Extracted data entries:
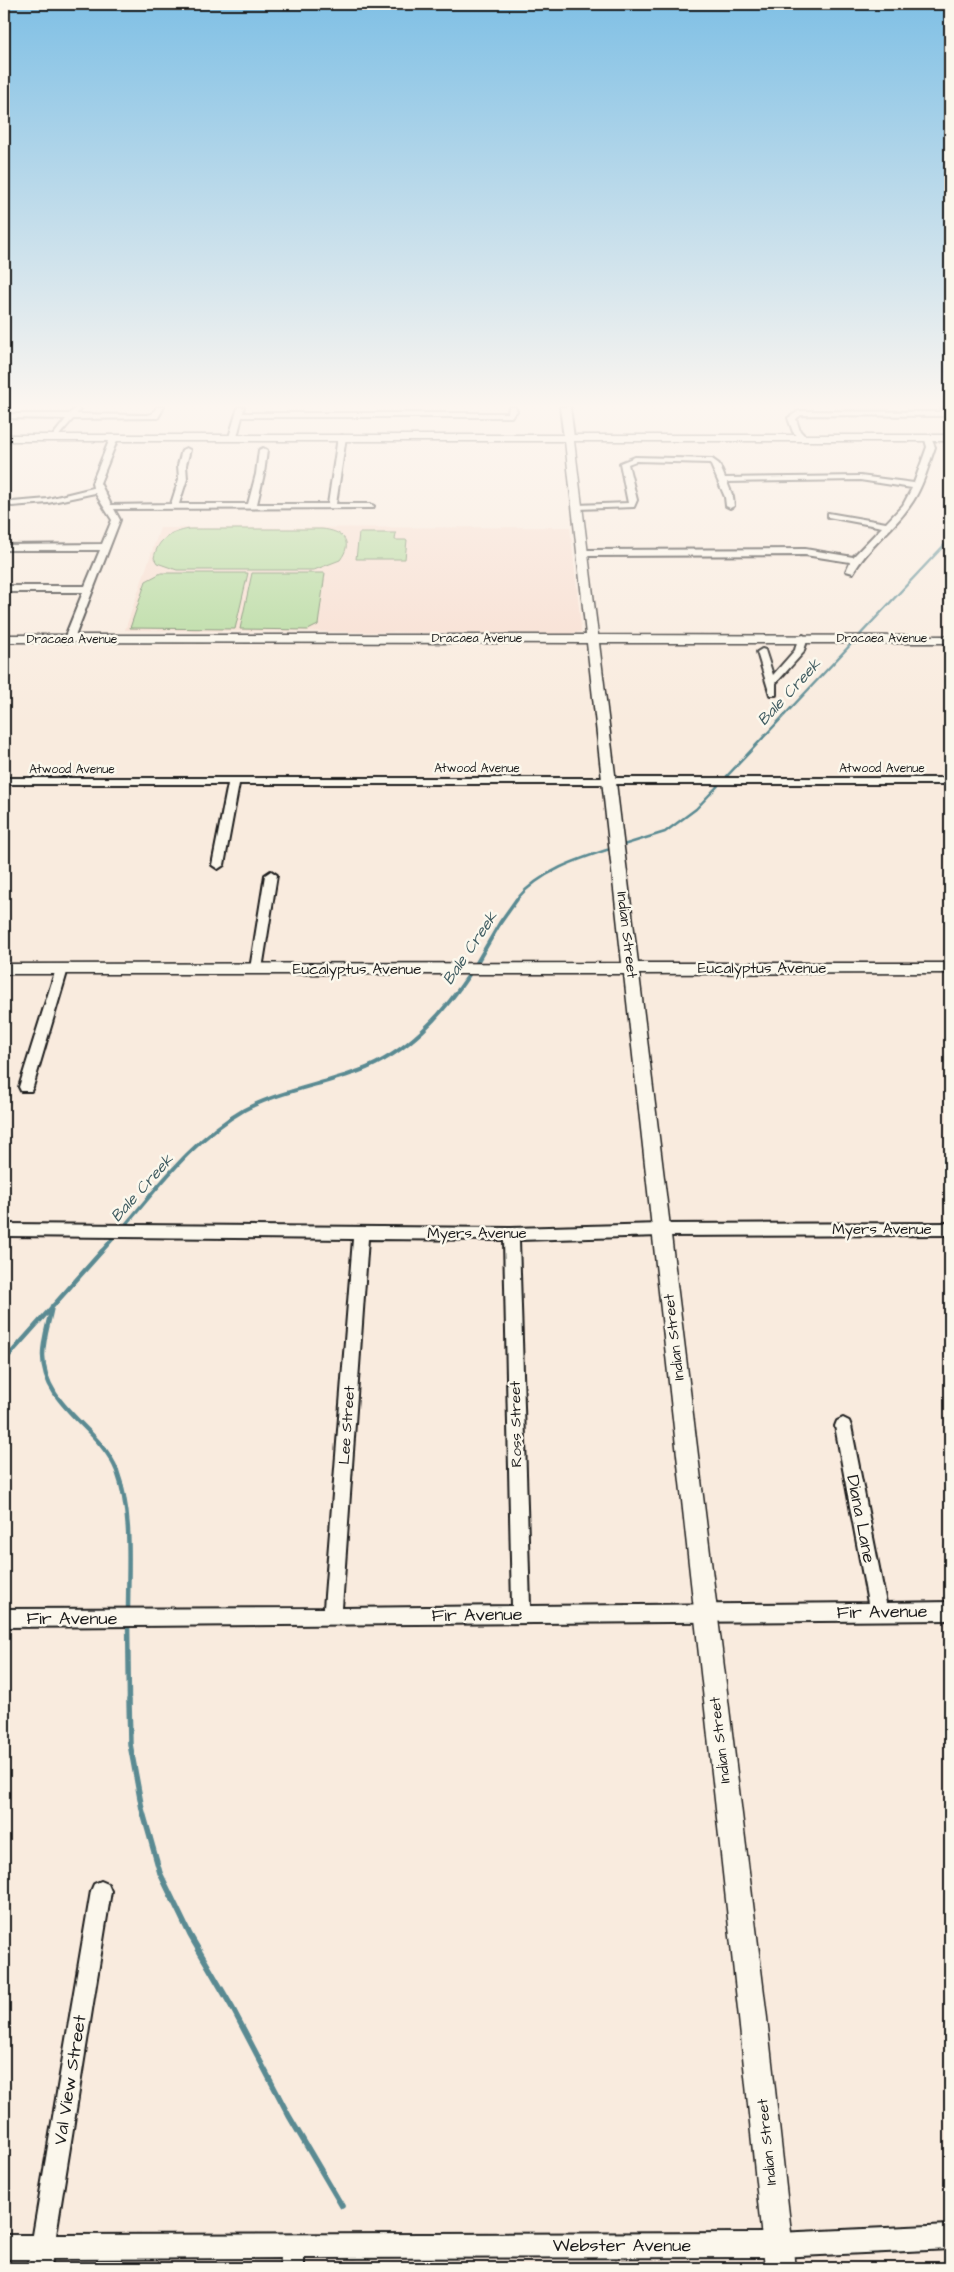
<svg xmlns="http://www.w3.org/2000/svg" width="954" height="2272" viewBox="0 0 954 2272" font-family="'Architects Daughter',sans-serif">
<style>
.built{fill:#f7dcce}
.green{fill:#acd795;stroke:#647a58}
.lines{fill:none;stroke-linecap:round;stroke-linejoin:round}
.stream-far3{stroke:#5a8a92;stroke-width:2.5}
.stream-far2{stroke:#5a8a92;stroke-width:4}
.stream-far1{stroke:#5a8a92;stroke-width:4.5}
.stream{stroke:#5a8a92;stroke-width:5.5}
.minor-casing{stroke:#1c1c1c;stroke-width:4}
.tertiary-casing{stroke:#1c1c1c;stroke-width:3}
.secondary-casing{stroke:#1c1c1c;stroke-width:4}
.minor{fill:#fbf7ec;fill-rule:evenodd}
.tertiary{fill:#fbf7ec;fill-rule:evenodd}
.secondary{fill:#fbf7ec;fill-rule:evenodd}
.labels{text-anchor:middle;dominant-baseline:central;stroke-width:5;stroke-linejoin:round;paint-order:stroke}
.far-street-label{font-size:12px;fill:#1c1c1c;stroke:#fbf7ec}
.street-label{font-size:15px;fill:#1c1c1c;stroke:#fbf7ec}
.water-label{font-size:16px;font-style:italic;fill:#405c61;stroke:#fbf7ec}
.near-street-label{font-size:18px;fill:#1c1c1c;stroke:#fbf7ec}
</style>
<rect width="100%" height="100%" fill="#f9ebde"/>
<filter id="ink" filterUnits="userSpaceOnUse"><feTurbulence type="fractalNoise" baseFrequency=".02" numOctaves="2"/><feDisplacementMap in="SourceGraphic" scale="10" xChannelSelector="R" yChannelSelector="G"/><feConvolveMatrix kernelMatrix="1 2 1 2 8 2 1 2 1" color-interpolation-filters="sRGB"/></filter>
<g filter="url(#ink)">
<!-- built -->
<path class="built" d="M570,527l11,99v6l-11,2 -445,-4 35,-102z"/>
<!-- green -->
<path class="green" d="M189,529h133c19,2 33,11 18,31l-26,10h-137l-20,-7 -3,-5c4,-20 16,-25 35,-29z
M359,533h37l-1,7h12l-2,19h-49z
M161,573h87l-13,56 -105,-1 16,-47z
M252,573h73l-7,52 -10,5 -68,-1z"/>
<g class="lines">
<!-- stream-far3 -->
<path class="stream-far3" d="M620,846l45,-14 31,-23 254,-270
M516,900c24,-29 62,-41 97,-52"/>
<!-- stream-far2 -->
<path class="stream-far2" d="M475,966l25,-43 17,-24
M122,1229c37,-43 71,-90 122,-119 36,-19 77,-25 115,-39 49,-18 84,-57 112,-99
M101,1252l16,-18"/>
<!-- stream-far1 -->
<path class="stream-far1" d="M52,1306c-3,16 -9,33 -9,49 0,52 57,72 74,116 16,44 11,95 11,141
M4,1361l98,-110
M128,1621l1,80"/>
<!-- stream -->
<path class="stream" d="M129,1700l1,44 12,65 18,64 30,62 43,74 56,107 53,90"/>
<defs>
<path id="minor" d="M157,407h7l-6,11h-3l-82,1 -18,21 -4,-2 15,-19 -62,-1v-4h65l7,-6 4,2 -4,4 70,1 6,-1z
M238,407h6l-1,6h265l1,-6h6l2,4 -6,6h-269l-5,20 -4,2 -4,-2z
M941,407h7l-2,9 -145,-1 -5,4 4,12 6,6 -4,2 -9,-7 -5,-14 11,-7 141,1z
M342,435l4,2 -10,67h34l4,2 -1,2 -259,1 6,11 -46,119 -5,3 -5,-3 19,-47h-79v-6h81l15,-36h-96v-5l98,-1 10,-24 -17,-27 -47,10 -36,3 -4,-2 4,-2 36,-3 45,-11 -1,-5 19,-47 7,2 -18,45 11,22 60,-1 8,-25 -1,-14 4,-15 4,-2 4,2 -4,15 1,14 -8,25h69l8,-30 3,-24 4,-2 4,2 -3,24 -7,30h71l10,-67z
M924,436h6l5,11c-7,20 -13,43 -26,60 -17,24 -41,40 -56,66l-7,-2 4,-9 -45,-7 -223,1 -4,-3 4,-3 223,-1 48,8 29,-30 -54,-10v-4l58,10 17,-18 9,-17 -52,-8 -133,2 6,15 1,9 -4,2 -4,-2 -1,-9 -15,-34 -74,-2 -8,3 9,36 -3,7 -57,2 -4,-2 4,-2 51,-2 -8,-40 15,-6 77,2 7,5 6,14 135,-2 54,7 13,-36z
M803,635l5,3 -5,15 -27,30v12h-6l-13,-43 5,-3 3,1 8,25 22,-25 3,-12z
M4,778h946v6h-711l-15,81 -6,4 -6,-4 16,-81h-224z
M271,871l6,4 -15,94 -6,4 -6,-4 15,-94z
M62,965l6,4 -35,118 -2,4h-10l-2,-4 37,-118z
M950,1223v12l-289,1 -142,4 11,366 338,-3 -33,-177 2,-5 6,-3 6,3 2,5 35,177 64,-1v18l-946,7v-18l320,-1 29,-369 -349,-3v-12l507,4 150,-4zM368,1239l136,1 8,366 -170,2z
M101,1881l7,3 3,7 -55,344 722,-2 172,-8v24l-172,8 -474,1v10h-24l1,-10 -229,1 -1,9h-24l2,-9h-25v-24h29l58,-344 3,-7z"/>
<path id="tertiary" d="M4,435h946v6h-376l24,194 352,1v7h-351l39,320h312v10l-311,1 128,1044 28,250h-30l-26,-250 -115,-1044h-620v-10l618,-1 -35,-320 -583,-1v-7h582l-21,-194h-561z"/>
<path id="secondary" d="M560,407h10l4,31 -1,2h-8l-1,-2z"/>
</defs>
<!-- minor casing -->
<use href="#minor" class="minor-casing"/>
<!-- tertiary casing -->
<use href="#tertiary" class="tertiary-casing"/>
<!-- secondary casing -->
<use href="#secondary" class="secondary-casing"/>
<!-- minor -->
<use href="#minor" class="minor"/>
<!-- tertiary -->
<use href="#tertiary" class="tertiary"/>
<!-- secondary -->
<use href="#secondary" class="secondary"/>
</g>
</g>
<!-- sky -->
<linearGradient id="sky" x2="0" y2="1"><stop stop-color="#80c0e5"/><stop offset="0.56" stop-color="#fcf6f0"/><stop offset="1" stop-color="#fcf6f0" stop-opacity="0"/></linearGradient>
<rect width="954" height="725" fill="url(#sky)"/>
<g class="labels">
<!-- far-street labels -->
<g class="far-street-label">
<text x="477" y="638">Dracaea Avenue</text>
<text x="882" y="638">Dracaea Avenue</text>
<text x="72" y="639">Dracaea Avenue</text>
<text x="477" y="768">Atwood Avenue</text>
<text x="882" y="768">Atwood Avenue</text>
<text x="72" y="769">Atwood Avenue</text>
</g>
<!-- street labels -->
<g class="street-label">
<text transform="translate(627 935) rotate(83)">Indian Street</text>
<text x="762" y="968">Eucalyptus Avenue</text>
<text x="357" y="969">Eucalyptus Avenue</text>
<text x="882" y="1229">Myers Avenue</text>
<text x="477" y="1233">Myers Avenue</text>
<text transform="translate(674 1337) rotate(-97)">Indian Street</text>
<text transform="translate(516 1424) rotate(-91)">Ross Street</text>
<text transform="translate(347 1425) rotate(-86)">Lee Street</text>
<text transform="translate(720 1740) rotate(-97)">Indian Street</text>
<text transform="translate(767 2142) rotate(-96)">Indian Street</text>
</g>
<!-- water labels -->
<g class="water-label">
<text transform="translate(789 692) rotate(-47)">Bale Creek</text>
<text transform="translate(470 948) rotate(-56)">Bale Creek</text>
<text transform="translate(142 1188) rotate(-48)">Bale Creek</text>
</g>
<!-- near-street labels -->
<g class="near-street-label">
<text transform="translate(861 1519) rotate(79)">Diana Lane</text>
<text transform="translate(882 1612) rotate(-1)">Fir Avenue</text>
<text transform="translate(477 1615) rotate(-1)">Fir Avenue</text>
<text x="72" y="1618">Fir Avenue</text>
<text transform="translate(70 2080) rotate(-81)">Val View Street</text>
<text x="622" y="2245">Webster Avenue</text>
</g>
</g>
<!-- margin -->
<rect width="954" height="2272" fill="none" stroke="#fbf7ec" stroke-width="20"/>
<rect x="10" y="10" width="934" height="2252" fill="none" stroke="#1c1c1c" stroke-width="2" filter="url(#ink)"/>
</svg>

PROBLEM TO SOLVE >>
Every line that contains the string "round" should be copied from the records.

RESULT >>
.lines{fill:none;stroke-linecap:round;stroke-linejoin:round}
.labels{text-anchor:middle;dominant-baseline:central;stroke-width:5;stroke-linejoin:round;paint-order:stroke}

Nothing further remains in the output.